::: RECORDS PROVIDED
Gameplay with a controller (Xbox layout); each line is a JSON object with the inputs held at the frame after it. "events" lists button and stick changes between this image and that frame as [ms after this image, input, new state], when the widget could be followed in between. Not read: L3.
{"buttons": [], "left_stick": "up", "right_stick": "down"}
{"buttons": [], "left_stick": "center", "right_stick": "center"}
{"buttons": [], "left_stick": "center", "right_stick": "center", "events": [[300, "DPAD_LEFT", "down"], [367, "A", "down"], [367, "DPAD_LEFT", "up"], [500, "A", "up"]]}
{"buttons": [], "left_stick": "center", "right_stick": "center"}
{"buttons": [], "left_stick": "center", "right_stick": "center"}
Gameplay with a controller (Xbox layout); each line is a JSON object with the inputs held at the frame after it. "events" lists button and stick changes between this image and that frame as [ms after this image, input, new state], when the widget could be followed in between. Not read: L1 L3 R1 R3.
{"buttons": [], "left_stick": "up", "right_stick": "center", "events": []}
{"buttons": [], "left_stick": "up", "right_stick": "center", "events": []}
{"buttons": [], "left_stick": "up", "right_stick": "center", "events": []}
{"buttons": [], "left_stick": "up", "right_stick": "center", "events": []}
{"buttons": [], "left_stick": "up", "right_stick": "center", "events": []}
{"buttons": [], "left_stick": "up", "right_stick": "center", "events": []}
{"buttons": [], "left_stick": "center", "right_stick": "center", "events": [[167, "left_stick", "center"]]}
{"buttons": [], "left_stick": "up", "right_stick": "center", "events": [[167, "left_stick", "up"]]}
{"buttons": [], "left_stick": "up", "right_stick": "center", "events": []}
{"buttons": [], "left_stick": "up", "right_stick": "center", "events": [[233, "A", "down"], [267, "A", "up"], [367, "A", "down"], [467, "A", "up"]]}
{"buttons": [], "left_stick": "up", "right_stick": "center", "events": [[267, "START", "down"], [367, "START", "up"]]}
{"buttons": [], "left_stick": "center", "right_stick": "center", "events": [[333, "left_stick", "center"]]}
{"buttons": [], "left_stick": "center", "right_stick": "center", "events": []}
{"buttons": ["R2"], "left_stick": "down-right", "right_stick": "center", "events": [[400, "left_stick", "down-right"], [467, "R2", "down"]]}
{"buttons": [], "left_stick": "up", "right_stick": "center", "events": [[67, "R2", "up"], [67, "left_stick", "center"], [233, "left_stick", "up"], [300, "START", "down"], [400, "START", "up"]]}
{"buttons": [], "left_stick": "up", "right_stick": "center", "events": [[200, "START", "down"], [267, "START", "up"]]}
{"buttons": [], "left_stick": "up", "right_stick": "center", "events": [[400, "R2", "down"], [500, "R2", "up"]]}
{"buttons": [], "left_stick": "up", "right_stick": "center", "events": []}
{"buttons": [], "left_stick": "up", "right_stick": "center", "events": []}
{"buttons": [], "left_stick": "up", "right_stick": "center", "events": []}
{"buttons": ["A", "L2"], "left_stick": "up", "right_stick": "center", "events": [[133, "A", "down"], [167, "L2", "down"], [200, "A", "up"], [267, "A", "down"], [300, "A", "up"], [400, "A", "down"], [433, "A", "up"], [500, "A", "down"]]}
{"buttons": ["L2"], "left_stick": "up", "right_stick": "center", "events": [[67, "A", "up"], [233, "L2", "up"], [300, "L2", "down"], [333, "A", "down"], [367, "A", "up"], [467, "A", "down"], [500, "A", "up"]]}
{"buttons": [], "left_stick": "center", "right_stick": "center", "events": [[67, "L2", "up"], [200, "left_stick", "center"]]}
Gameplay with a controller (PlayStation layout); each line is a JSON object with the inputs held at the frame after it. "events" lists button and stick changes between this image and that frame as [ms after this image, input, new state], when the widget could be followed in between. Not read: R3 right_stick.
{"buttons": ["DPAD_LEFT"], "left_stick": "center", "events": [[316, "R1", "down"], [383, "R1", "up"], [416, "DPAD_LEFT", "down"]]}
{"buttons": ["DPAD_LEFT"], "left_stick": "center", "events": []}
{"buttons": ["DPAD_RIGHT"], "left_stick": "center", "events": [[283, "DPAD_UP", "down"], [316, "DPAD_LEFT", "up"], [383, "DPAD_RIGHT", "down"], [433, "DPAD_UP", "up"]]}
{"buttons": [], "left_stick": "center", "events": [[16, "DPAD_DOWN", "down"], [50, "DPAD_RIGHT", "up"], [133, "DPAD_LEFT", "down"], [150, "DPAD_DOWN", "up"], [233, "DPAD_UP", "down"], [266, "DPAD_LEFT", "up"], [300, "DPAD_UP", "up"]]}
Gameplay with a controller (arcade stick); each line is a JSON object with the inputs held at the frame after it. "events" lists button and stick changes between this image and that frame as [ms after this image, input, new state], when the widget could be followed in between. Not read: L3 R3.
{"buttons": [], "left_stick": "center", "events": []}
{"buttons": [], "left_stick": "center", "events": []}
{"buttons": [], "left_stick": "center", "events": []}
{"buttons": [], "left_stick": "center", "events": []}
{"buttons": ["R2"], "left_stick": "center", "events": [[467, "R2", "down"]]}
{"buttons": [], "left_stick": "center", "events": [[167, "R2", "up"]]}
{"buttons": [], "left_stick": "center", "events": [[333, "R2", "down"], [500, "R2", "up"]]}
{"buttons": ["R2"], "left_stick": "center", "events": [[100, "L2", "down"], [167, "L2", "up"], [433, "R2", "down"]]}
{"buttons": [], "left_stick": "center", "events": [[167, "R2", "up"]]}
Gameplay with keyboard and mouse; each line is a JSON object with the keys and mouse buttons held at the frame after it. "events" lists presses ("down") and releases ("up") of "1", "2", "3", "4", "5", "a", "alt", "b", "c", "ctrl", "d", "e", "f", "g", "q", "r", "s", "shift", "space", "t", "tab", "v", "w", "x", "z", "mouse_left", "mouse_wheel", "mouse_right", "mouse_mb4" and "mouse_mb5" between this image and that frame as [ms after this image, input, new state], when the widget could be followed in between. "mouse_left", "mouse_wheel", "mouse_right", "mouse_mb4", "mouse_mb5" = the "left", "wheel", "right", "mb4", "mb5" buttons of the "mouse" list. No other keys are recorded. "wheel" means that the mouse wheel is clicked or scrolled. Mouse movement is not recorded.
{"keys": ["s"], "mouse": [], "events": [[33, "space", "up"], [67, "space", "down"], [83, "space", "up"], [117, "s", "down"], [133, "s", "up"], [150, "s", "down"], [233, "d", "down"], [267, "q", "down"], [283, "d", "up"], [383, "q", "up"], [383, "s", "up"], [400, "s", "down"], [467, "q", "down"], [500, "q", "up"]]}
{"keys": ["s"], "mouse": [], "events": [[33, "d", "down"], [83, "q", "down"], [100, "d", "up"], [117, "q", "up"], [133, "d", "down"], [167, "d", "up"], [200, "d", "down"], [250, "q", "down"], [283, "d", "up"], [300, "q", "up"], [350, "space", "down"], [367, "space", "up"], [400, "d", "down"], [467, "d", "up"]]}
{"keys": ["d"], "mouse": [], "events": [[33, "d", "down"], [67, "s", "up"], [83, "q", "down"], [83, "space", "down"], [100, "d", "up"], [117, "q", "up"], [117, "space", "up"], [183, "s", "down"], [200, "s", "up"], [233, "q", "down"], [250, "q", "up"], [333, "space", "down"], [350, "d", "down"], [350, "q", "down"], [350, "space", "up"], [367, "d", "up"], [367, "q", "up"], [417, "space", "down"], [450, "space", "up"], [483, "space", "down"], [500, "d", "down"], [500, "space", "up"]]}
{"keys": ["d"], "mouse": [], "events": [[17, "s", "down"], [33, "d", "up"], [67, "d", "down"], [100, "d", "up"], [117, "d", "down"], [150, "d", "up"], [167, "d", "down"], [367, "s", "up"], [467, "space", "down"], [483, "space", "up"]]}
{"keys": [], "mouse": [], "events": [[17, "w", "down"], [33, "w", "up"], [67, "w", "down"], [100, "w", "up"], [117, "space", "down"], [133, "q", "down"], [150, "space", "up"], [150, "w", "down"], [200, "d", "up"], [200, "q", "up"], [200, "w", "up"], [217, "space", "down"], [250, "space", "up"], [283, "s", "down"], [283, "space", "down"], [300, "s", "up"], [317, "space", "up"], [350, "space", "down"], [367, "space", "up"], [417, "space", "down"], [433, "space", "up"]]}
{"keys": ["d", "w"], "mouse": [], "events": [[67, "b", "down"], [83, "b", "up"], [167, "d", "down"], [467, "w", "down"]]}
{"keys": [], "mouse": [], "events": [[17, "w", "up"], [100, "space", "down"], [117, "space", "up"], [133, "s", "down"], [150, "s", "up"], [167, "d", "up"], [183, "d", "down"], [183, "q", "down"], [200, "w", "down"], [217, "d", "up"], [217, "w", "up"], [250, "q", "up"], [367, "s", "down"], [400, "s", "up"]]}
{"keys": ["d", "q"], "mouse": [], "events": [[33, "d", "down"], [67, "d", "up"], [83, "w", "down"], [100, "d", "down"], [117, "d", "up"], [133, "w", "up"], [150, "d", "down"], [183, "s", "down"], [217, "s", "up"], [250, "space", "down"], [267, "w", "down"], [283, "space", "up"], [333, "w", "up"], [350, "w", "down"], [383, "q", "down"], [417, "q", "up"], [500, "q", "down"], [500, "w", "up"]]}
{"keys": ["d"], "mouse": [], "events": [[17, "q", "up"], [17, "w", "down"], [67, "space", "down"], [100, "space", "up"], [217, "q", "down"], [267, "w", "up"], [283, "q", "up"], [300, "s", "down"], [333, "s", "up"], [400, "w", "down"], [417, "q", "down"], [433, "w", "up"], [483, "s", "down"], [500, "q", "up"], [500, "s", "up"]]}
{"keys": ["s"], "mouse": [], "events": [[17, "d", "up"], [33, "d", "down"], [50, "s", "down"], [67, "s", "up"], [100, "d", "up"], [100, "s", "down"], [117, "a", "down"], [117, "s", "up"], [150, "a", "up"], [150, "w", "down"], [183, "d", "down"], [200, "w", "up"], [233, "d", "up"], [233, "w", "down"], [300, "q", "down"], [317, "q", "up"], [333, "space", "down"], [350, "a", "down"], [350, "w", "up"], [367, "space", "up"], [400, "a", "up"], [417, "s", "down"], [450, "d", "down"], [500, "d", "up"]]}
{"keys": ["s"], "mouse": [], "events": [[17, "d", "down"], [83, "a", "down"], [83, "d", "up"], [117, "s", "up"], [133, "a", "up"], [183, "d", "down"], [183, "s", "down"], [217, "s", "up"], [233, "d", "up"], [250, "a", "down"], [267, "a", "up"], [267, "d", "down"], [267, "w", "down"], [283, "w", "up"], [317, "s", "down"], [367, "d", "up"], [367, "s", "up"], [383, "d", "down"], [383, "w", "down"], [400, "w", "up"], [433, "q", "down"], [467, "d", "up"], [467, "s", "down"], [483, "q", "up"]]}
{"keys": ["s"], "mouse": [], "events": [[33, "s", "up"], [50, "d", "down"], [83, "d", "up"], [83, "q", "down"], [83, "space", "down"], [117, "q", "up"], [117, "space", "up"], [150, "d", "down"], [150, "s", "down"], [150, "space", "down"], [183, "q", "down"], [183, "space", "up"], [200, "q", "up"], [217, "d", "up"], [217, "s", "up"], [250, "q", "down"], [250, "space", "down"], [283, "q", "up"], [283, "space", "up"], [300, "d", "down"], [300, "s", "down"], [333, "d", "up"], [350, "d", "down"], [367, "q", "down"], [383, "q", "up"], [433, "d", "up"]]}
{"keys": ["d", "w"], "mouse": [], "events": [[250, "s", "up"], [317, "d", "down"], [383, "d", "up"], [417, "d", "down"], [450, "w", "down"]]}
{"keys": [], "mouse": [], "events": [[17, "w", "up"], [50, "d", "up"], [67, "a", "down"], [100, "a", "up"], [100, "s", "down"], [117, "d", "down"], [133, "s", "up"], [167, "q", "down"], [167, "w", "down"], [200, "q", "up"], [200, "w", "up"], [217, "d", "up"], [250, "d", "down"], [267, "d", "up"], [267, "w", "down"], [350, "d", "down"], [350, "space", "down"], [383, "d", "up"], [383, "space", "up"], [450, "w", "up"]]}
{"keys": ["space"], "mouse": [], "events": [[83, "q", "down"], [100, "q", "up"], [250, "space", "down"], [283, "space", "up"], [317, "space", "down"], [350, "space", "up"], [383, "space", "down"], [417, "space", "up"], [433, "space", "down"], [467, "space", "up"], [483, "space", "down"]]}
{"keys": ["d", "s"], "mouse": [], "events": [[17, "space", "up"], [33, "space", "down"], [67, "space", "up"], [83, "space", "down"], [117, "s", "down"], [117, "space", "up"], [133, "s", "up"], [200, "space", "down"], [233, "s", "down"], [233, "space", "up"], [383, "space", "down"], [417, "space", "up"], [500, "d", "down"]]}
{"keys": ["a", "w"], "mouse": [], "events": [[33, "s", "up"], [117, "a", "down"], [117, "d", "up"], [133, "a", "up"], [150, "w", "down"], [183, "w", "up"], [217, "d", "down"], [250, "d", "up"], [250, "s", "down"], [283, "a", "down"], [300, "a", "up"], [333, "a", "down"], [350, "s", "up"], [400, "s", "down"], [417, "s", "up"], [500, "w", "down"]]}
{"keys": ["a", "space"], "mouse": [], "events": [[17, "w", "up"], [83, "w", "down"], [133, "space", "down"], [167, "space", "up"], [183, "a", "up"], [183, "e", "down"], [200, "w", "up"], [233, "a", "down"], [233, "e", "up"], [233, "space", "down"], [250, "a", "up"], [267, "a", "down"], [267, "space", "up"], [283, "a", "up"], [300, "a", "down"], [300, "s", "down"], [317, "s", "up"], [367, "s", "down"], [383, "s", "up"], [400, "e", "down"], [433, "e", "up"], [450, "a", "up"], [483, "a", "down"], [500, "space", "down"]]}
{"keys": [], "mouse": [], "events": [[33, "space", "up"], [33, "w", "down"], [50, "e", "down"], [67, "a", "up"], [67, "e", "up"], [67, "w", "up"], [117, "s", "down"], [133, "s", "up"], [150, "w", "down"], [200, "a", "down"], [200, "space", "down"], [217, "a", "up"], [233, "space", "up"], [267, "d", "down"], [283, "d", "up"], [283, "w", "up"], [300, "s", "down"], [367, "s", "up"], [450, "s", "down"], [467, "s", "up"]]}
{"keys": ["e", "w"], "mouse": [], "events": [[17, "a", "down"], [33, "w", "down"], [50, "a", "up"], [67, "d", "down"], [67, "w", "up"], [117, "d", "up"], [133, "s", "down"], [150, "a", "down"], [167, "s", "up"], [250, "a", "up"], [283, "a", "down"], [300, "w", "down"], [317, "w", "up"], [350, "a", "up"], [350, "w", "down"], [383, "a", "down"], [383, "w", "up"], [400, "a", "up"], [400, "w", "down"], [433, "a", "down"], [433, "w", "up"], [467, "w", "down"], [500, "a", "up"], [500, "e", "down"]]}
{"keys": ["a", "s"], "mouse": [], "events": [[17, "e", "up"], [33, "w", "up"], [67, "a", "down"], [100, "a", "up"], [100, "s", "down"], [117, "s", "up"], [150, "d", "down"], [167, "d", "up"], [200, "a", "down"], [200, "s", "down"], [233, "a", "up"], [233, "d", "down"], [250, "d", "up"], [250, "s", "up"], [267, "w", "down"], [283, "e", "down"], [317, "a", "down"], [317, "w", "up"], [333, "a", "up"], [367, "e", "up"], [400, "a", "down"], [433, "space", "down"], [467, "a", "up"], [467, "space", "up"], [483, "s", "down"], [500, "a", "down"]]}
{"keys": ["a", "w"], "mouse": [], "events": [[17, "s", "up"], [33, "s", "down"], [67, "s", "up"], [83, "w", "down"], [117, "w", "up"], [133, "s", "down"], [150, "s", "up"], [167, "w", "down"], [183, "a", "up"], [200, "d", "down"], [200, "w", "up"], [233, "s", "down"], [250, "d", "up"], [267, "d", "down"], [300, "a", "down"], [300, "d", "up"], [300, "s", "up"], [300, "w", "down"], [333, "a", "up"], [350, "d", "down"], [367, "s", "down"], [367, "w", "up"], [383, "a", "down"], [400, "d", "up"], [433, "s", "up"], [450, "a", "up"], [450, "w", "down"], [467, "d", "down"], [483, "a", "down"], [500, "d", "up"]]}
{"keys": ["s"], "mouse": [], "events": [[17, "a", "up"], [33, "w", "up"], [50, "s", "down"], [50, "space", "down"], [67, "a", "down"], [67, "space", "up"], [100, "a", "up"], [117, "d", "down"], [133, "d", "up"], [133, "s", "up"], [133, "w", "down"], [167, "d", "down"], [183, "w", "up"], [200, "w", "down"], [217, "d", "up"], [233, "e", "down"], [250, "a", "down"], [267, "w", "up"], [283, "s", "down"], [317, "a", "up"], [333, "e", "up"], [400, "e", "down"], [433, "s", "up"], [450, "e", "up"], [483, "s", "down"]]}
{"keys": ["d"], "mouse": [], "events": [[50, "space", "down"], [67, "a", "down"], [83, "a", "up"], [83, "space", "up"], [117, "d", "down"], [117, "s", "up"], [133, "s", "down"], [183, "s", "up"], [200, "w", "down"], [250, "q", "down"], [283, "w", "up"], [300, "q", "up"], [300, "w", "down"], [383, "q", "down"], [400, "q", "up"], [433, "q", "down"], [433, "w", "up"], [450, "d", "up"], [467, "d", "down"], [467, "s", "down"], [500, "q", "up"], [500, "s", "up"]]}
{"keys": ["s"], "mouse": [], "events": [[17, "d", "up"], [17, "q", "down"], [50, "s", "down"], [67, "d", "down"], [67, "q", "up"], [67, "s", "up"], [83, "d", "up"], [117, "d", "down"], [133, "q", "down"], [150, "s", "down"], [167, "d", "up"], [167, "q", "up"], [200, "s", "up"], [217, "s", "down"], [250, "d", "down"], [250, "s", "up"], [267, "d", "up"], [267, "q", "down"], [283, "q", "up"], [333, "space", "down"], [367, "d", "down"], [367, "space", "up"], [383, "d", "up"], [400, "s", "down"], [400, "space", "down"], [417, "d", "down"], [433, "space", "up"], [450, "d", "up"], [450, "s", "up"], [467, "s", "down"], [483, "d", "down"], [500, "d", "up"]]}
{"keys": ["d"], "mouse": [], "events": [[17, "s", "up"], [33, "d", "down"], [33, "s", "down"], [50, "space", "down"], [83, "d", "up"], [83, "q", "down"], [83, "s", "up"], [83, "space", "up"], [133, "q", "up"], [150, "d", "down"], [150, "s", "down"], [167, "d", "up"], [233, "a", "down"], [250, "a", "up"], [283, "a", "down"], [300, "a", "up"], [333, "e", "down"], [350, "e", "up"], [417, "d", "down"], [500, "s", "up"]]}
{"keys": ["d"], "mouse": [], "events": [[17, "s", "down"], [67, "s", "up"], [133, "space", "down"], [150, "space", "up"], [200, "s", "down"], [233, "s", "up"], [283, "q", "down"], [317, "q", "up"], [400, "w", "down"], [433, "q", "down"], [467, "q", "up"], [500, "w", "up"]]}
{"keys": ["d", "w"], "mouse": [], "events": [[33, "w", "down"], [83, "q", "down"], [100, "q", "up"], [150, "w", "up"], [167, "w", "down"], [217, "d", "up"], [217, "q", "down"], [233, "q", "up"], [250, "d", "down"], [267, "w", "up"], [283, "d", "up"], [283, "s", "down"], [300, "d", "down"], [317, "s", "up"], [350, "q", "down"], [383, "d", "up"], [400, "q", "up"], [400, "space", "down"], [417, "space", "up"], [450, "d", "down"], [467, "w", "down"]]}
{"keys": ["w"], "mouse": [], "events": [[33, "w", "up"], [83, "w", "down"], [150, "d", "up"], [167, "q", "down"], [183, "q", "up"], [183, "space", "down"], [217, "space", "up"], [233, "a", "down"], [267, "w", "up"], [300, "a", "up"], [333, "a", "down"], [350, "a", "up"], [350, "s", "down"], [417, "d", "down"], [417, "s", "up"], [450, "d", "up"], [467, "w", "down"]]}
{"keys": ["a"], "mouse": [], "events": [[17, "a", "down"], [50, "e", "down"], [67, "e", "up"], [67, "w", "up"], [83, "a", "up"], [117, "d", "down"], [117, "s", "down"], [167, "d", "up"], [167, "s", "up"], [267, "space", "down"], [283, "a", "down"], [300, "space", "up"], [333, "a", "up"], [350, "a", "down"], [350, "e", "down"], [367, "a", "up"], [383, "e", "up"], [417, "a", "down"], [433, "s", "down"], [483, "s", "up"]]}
::::::
> [ABOUT THIS EXERCISE]: Pull every line containing "Xbox" out of the entries.

> [EXERCISE RESULT]:
Gameplay with a controller (Xbox layout); each line is a JSON object with the inputs held at the frame after it. "events" lists button and stick changes between this image and that frame as [ms after this image, input, new state], when the widget could be followed in between. Not read: L3.
Gameplay with a controller (Xbox layout); each line is a JSON object with the inputs held at the frame after it. "events" lists button and stick changes between this image and that frame as [ms after this image, input, new state], when the widget could be followed in between. Not read: L1 L3 R1 R3.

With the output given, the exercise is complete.